The Garden of Forking Paths
Marina Kapilova’s exhibition is titled “The Garden of Forking Paths” as a tribute to her favourite author, Jorge Luis Borges, and his beautiful homonymous story. We shall not retell its content; for all its brevity, it is polysemantic and infinite. One passage* is enough to explain the author’s choice and concept.
“A broad rereading of the work confirmed the theory. In all fictional works, each time a man is confronted with several alternatives, he chooses one and eliminates the others; in the fiction of Ts’ui Pên, he chooses – simultaneously – all of them. He creates, in this way, diverse futures, diverse times which themselves also proliferate and fork.”
It is an epigraph, a title statement, a religion and a lifestyle. Our author knows for certain that she will not have time for everything, because life is always short if you live it on a broad scale. And if our thirst for life does not fit into the short (always short!) span of time meted out to us, she will try to create her own infinity, adding layer upon layer. Then, in any of the endless layers of life, she can dart in whichever direction her numerous eyes will take her.
The contents of this exhibition is no more than an attempt to randomly pluck a few fragments from the multitude of her many-dimensional lives. The choice is exceedingly hard when one aches to pick everything, including the things still undone. Here are just a few words about Kapilova. The viewers will gather the rest from her work.

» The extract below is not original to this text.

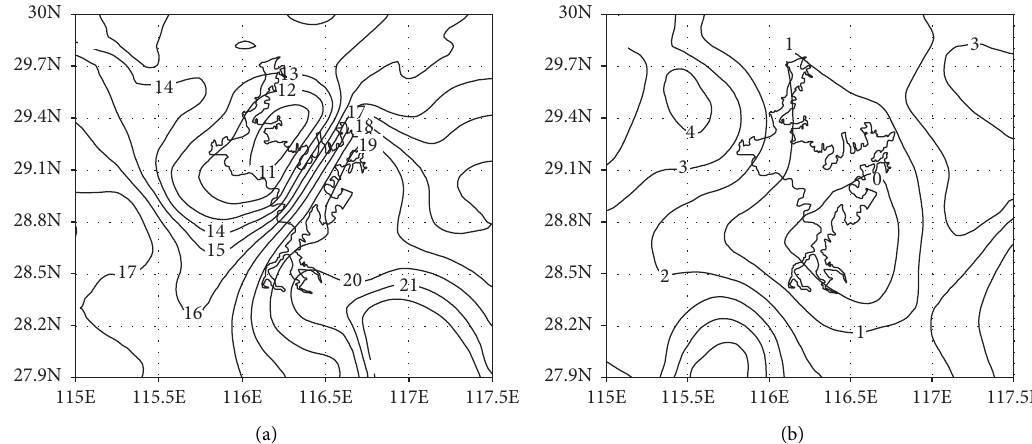
Figure 6: The time distribution of the first maximum of harmonics with (a) diurnal (24hours) cycle and (b) semidiurnal (12 hours) cycle. –1–0.500.51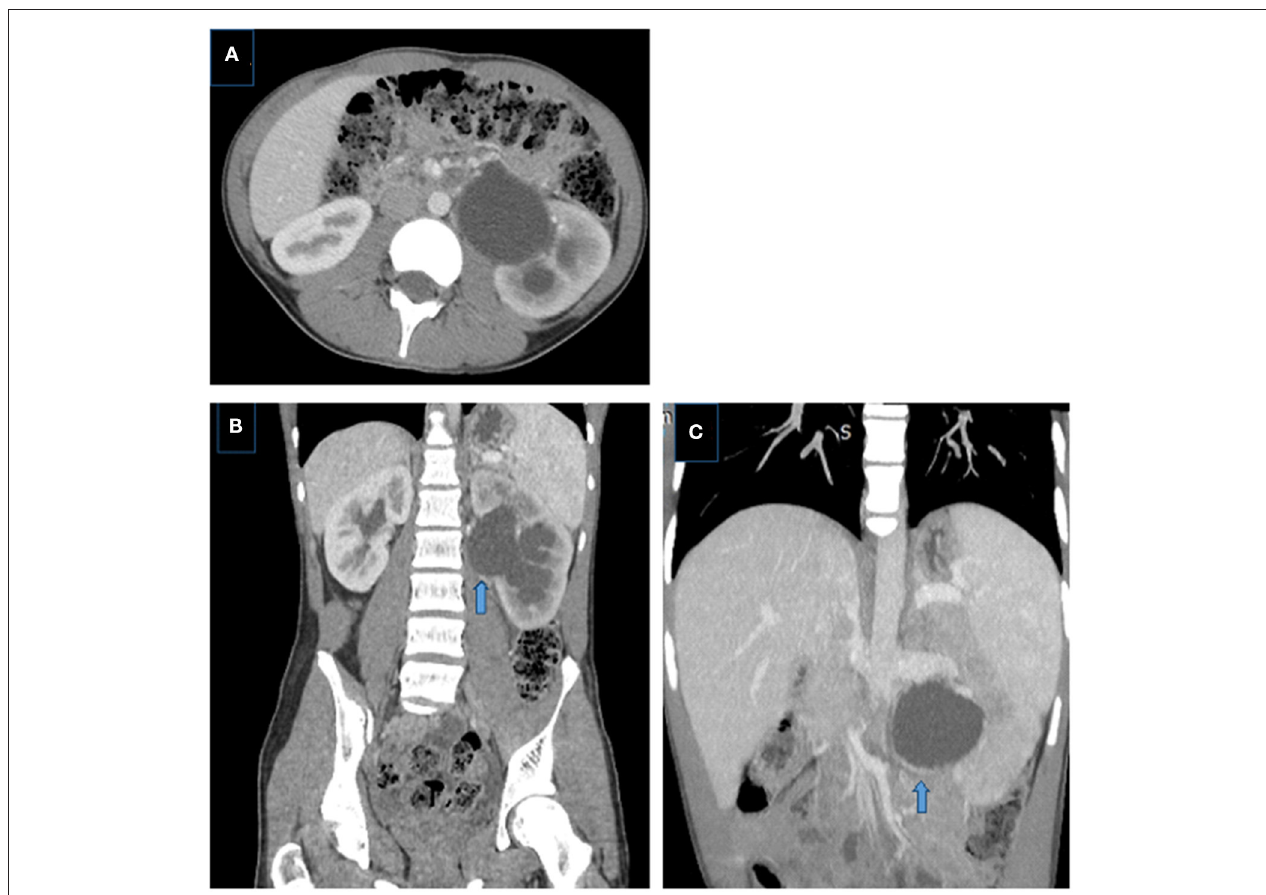
FIGURE 8 | Crossing aberrant renal artery causing left UPJ obstruction in a 14 year-old boy. (A) Axial and (B) coronal CT images showing left pelvicalyceal system dilatation with delayed nephrogram phase, pelvis is extrarenally located, dilatation is more prominent in the pelvis than calices, note the crossing vessel (arrow). (C) Coronal MIP image better demonstrates the crossing vessel as the cause of UPJ obstruction (aberrant lower pole artery)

Kapilova was born in Minsk and continues to reside there. At least her birth certificate and passport say so. A graduate from Design Department of Belarusian State Institute of Theatre and Arts (now Academy of Arts), she calls herself a “renegade designer”, because, although fully devoted to the ideas instilled in her during training, she has never worked in her profession. It is hard to say with any certainty where else she lives and what else she does in her many other lives. She lists drawing as her principal skill and always wants to draw better. She regards her daughter as her best creation and is saddened only by the fact that it was made in co-authorship.
Kapilova has had 18 solo exhibitions in Belarus, Italy and Germany. Her work is held in museum collections and privately in Belarus, Germany, USA, Italy, Lithuania, Poland, Russia, the Netherlands, etc.
* Borges, Jorge Luis (1962). “The Garden of Forking Paths”. In Labyrinths: Selected Stories & Other Writings by Jorge Luis Borges (pp. 19–29). New York: New Directions. Translated by Donald A. Yates.